* _TAREA A_:
Según el texto sobre moralidad y eticidad, ¿por qué en el castellano académico se usa "moralidad" para las cuestiones de lo justo y no "ética", como podría sugerir el uso coloquial? Responde en una a tres oraciones.

* _TEXTO PARA REVISAR_:
No estamos sabiendo diferenciar bien
entre la cuestión de justicia del derecho universal a la elección de la propia
forma de vida y la cuestión de las opiniones particulares, basadas en concepciones
plurales acerca de la vida buena, sobre el uso concreto que se haga de ese
derecho. El que yo considere racionalmente que es justo que todos tengan
derecho a elegir su propia forma de vida no implica que a mí me tenga que
gustar vitalmente cualquier uso que se haga de ese derecho.
El
derecho a la elección de la propia forma de vida es un principio normativo de
carácter universal que tiene fuerza obligatoria para todo ser racional; la
valoración que yo haga de los usos concretos de ese derecho se basará en mi
particular concepción de la vida buena, que no se puede imponer normativamente
como algo debido para todo ser racional pero a la que yo tengo que recurrir no
solo para concretar prácticamente mi derecho a la propia forma de vida sino
también para juzgar las opciones vitales de los demás.
La
diferencia a la que estamos aludiendo no es otra que la diferencia,
habitualmente discutida en la filosofía práctica contemporánea, entre cuestiones
de moralidad, referidas a principios
universales de lo justo, y cuestiones de eticidad,
referidas a concepciones particulares de vida buena. Según el uso que algunas
veces se hace de los términos “ética” y “moral” en el castellano coloquial,
habría sido más apropiado, tal vez, referirse a las cuestiones de justicia
universalista como cuestiones éticas y a las cuestiones de concepciones
particulares de vida buena como cuestiones morales, pero la influencia del
vocabulario inglés y alemán ha hecho que en el castellano académico de los
debates filosóficos prácticos se use “moralidad” para referirse a la cuestión de lo justo susceptible de
justificación universalista racional y el término “eticidad” (Sittlichkeit)

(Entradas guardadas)
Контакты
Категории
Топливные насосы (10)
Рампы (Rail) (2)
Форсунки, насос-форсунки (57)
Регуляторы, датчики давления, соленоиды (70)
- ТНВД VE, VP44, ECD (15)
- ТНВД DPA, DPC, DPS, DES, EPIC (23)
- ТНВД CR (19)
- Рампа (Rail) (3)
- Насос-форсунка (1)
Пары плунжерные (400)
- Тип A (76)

* _TAREA B_:
Reescribe las líneas de los registros como una lista JSON de cadenas, una cadena por línea y sin incluir líneas en blanco.

* _RESULTADO A_:
Se debe a la influencia del vocabulario inglés y alemán en los debates filosóficos prácticos. Por eso el castellano académico usa "moralidad" para la cuestión de lo justo susceptible de justificación universalista racional. En cambio, el uso coloquial haría más apropiado llamar "éticas" a esas cuestiones.

* _RESULTADO B_:
[
  "Контакты",
  "Категории",
  "Топливные насосы (10)",
  "Рампы (Rail) (2)",
  "Форсунки, насос-форсунки (57)",
  "Регуляторы, датчики давления, соленоиды (70)",
  "- ТНВД VE, VP44, ECD (15)",
  "- ТНВД DPA, DPC, DPS, DES, EPIC (23)",
  "- ТНВД CR (19)",
  "- Рампа (Rail) (3)",
  "- Насос-форсунка (1)",
  "Пары плунжерные (400)",
  "- Тип A (76)"
]